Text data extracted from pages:

=== Section Start ===

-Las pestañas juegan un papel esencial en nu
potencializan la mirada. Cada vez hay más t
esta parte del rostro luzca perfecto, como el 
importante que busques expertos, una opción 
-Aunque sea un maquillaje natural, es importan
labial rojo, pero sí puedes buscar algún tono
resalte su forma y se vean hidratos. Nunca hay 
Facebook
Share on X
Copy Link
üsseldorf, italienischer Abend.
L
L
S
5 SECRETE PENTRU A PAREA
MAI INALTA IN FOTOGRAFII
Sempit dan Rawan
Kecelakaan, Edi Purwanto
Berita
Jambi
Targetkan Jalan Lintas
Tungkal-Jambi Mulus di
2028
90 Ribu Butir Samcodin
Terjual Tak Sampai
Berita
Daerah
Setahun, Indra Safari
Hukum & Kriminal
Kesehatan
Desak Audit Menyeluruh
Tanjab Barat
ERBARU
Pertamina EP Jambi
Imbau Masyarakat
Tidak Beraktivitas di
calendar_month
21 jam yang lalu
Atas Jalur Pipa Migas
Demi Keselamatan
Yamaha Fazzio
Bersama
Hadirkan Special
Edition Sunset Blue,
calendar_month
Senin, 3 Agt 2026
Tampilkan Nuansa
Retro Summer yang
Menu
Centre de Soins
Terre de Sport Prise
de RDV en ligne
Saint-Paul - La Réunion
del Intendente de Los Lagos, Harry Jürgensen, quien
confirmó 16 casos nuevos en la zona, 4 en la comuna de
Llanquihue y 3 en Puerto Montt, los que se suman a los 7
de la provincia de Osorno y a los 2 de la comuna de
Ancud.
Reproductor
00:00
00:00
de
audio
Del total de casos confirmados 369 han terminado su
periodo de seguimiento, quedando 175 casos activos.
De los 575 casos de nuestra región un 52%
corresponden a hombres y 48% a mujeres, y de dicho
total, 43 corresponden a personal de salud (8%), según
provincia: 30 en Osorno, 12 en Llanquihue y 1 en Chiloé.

=== Section End ===

# What the task asks
Extract every line of text from the material above and reproduce each one with no changes, keeping the original order.

# Solution for this task
-Las pestañas juegan un papel esencial en nu
potencializan la mirada. Cada vez hay más t
esta parte del rostro luzca perfecto, como el 
importante que busques expertos, una opción 
-Aunque sea un maquillaje natural, es importan
labial rojo, pero sí puedes buscar algún tono
resalte su forma y se vean hidratos. Nunca hay 
Facebook
Share on X
Copy Link
üsseldorf, italienischer Abend.
L
L
S
5 SECRETE PENTRU A PAREA
MAI INALTA IN FOTOGRAFII
Sempit dan Rawan
Kecelakaan, Edi Purwanto
Berita
Jambi
Targetkan Jalan Lintas
Tungkal-Jambi Mulus di
2028
90 Ribu Butir Samcodin
Terjual Tak Sampai
Berita
Daerah
Setahun, Indra Safari
Hukum & Kriminal
Kesehatan
Desak Audit Menyeluruh
Tanjab Barat
ERBARU
Pertamina EP Jambi
Imbau Masyarakat
Tidak Beraktivitas di
calendar_month
21 jam yang lalu
Atas Jalur Pipa Migas
Demi Keselamatan
Yamaha Fazzio
Bersama
Hadirkan Special
Edition Sunset Blue,
calendar_month
Senin, 3 Agt 2026
Tampilkan Nuansa
Retro Summer yang
Menu
Centre de Soins
Terre de Sport Prise
de RDV en ligne
Saint-Paul - La Réunion
del Intendente de Los Lagos, Harry Jürgensen, quien
confirmó 16 casos nuevos en la zona, 4 en la comuna de
Llanquihue y 3 en Puerto Montt, los que se suman a los 7
de la provincia de Osorno y a los 2 de la comuna de
Ancud.
Reproductor
00:00
00:00
de
audio
Del total de casos confirmados 369 han terminado su
periodo de seguimiento, quedando 175 casos activos.
De los 575 casos de nuestra región un 52%
corresponden a hombres y 48% a mujeres, y de dicho
total, 43 corresponden a personal de salud (8%), según
provincia: 30 en Osorno, 12 en Llanquihue y 1 en Chiloé.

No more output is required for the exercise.